***** TEXT UNDER STUDY *****

MIT Team 'Heals' Solar Cells With Intense Light

MIT researchers have found that light can "heal" flaws in some solar cells. The materials healed in the study are called perovskites, which can be used to create thin films with a number of electronic and optical properties that can be employed in solar cell applications.

Even though perovskites have the potential for solar cell applications, there are many tiny defects in their crystalline structure that can limit the process to convert light into electricity in a solar cell. The flaws are called traps and lead to electrons recombining with atoms before the cell harnesses the energy of their motion.

The study shows that intense illumination pushes iodide ions or atoms carrying an electric charge due to loss of an electron away from the light-saturated areas. This process carries the regional defects.

"This is the first time this has been shown, where just under illumination, where no [electric or magnetic] field has been applied, we see this ion migration that helps to clean the film. It reduces the defect density," said Samuel Stranks of MIT and senior author of the study.

Even though this effect has been observed earlier, the current study is the first to show that the improvements in flaws are mainly due to the ions being pushed away by the illumination.

***** RECORDED INFORMATION *****

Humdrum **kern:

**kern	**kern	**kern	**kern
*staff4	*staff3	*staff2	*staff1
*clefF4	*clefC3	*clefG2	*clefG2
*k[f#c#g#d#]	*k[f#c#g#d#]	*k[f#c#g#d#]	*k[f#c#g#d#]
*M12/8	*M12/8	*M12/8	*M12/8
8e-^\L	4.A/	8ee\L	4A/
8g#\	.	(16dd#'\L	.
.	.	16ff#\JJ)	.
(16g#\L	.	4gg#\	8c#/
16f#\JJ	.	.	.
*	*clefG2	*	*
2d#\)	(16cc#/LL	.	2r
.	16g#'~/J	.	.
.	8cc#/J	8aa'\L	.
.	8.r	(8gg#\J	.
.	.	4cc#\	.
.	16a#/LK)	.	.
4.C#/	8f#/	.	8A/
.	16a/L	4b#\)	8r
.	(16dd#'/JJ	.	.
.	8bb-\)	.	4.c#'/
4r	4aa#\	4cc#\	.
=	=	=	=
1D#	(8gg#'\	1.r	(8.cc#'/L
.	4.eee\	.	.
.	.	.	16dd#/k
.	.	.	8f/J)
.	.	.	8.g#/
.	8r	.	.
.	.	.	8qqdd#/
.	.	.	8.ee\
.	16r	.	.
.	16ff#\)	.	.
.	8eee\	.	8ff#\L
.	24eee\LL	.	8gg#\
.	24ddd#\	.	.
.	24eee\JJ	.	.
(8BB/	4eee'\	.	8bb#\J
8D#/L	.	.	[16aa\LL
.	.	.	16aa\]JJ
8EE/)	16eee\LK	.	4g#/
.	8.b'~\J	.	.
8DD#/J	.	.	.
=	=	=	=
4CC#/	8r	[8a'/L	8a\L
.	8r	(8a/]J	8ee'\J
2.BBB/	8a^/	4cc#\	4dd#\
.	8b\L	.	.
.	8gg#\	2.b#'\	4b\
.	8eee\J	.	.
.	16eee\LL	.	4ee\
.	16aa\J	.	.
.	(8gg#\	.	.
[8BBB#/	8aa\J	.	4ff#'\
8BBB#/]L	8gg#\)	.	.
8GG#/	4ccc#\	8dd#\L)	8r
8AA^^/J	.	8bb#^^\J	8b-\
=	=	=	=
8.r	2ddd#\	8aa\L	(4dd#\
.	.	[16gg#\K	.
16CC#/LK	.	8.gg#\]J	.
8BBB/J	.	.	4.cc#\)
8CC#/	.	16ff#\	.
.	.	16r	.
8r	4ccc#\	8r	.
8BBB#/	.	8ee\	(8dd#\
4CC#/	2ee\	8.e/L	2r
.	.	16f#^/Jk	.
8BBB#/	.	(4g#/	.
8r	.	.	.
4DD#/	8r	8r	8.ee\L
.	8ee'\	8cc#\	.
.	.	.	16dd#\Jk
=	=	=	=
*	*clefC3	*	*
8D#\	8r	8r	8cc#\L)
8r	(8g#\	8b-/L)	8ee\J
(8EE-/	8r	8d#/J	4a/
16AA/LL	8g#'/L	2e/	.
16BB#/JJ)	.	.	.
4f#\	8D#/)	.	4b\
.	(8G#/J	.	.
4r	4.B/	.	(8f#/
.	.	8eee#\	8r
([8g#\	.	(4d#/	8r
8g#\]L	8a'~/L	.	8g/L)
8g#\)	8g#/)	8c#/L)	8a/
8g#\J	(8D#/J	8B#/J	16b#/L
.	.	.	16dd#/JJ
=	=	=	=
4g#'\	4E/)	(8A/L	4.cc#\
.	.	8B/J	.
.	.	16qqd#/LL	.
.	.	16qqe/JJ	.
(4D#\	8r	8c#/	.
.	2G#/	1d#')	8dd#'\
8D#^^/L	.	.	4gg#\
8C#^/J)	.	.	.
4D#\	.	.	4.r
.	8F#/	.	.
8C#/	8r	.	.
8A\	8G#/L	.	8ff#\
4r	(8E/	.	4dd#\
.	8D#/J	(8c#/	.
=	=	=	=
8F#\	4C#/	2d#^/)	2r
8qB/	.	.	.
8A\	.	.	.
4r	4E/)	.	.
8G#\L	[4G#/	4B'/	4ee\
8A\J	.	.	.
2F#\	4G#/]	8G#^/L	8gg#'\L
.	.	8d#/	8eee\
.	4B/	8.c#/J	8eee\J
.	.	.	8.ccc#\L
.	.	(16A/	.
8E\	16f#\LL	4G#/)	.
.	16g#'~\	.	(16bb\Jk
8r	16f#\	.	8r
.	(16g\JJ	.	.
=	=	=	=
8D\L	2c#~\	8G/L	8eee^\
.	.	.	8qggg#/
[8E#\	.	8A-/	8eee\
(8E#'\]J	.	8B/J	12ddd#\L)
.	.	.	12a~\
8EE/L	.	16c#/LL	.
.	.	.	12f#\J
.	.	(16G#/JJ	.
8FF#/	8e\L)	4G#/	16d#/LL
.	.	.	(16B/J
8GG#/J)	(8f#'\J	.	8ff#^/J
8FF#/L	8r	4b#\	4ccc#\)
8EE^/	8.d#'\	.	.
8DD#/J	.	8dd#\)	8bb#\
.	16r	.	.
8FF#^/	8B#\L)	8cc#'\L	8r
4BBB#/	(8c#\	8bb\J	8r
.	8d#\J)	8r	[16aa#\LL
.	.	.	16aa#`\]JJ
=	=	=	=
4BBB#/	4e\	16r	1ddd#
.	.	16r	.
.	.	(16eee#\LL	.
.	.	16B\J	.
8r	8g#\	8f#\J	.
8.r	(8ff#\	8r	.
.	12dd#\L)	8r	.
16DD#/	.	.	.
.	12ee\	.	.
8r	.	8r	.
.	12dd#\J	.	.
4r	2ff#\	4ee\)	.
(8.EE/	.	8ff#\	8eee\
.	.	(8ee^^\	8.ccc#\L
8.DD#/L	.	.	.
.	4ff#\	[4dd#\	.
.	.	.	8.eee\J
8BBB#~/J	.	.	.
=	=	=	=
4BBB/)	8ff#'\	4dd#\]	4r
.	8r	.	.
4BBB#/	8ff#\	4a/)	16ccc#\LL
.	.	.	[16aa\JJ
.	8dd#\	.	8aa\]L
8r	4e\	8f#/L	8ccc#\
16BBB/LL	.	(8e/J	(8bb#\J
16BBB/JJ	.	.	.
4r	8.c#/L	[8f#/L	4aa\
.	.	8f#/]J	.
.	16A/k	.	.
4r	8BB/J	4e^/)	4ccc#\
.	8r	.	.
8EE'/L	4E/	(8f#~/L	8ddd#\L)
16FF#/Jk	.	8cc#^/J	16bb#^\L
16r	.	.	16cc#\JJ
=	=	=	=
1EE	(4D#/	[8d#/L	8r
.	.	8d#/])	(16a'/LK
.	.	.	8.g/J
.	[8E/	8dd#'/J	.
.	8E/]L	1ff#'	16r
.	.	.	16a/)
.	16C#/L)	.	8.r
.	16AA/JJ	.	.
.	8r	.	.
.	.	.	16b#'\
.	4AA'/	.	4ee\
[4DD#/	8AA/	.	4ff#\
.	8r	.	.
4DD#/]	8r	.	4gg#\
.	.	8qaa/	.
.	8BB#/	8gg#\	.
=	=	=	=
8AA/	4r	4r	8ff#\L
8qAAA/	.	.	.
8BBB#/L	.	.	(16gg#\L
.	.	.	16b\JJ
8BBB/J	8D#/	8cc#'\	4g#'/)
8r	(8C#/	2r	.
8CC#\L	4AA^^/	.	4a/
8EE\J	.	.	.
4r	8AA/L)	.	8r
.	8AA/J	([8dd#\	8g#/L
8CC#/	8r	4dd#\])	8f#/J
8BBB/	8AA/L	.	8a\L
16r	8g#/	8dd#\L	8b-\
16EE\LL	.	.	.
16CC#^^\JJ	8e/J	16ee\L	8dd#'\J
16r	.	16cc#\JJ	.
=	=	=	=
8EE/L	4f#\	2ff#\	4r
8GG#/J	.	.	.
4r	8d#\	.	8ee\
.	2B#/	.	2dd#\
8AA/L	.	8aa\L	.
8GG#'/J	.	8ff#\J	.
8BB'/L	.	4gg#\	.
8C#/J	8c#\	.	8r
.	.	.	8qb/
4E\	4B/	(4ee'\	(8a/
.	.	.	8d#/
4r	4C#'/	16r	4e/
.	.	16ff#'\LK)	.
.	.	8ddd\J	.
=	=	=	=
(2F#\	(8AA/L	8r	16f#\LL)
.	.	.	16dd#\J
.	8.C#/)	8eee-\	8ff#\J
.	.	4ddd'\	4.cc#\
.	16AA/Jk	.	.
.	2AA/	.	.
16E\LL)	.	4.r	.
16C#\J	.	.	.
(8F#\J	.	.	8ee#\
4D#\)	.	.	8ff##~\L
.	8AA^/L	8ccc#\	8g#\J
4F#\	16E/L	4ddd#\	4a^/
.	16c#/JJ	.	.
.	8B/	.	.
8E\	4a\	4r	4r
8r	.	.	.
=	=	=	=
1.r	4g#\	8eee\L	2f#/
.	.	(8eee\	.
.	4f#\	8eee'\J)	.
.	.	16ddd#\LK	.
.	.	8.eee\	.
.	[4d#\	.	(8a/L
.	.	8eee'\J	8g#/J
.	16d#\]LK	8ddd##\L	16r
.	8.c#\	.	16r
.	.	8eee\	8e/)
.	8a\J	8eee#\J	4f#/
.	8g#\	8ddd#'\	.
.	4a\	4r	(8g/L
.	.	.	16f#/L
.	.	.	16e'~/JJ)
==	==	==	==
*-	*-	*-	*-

*****

ASSIGNED TASK 1:
In the article on light healing perovskite solar cells, what are the tiny flaws in the crystalline structure called?
ASSIGNED TASK 2:
Pick up the article on light healing perovskite solar cells after its final sentence and carry it on.

EXERCISE ANSWER 1:
They are called traps.

EXERCISE ANSWER 2:
After finding ways to increase the effectiveness of perovskites by using light to heal them, the team works on maintaining the effect such that it becomes practical enough to become part of commercial applications.

"I think the paper provides valuable insight that is likely to help people make more efficient solar cells by figuring out how to reduce the number of iodine vacancies," said Michael McGehee of Stanford University, who was not involved in the study. "I think it is fascinating that illuminating the perovskites improves their photoluminescence efficiency by enabling iodine to move around and eliminate iodine vacancies.

"This research does not make solar cells better, but it does greatly increase our understanding of how these complex materials function in solar cells," he added.

The findings were published in the May 24 issue of Nature Communications.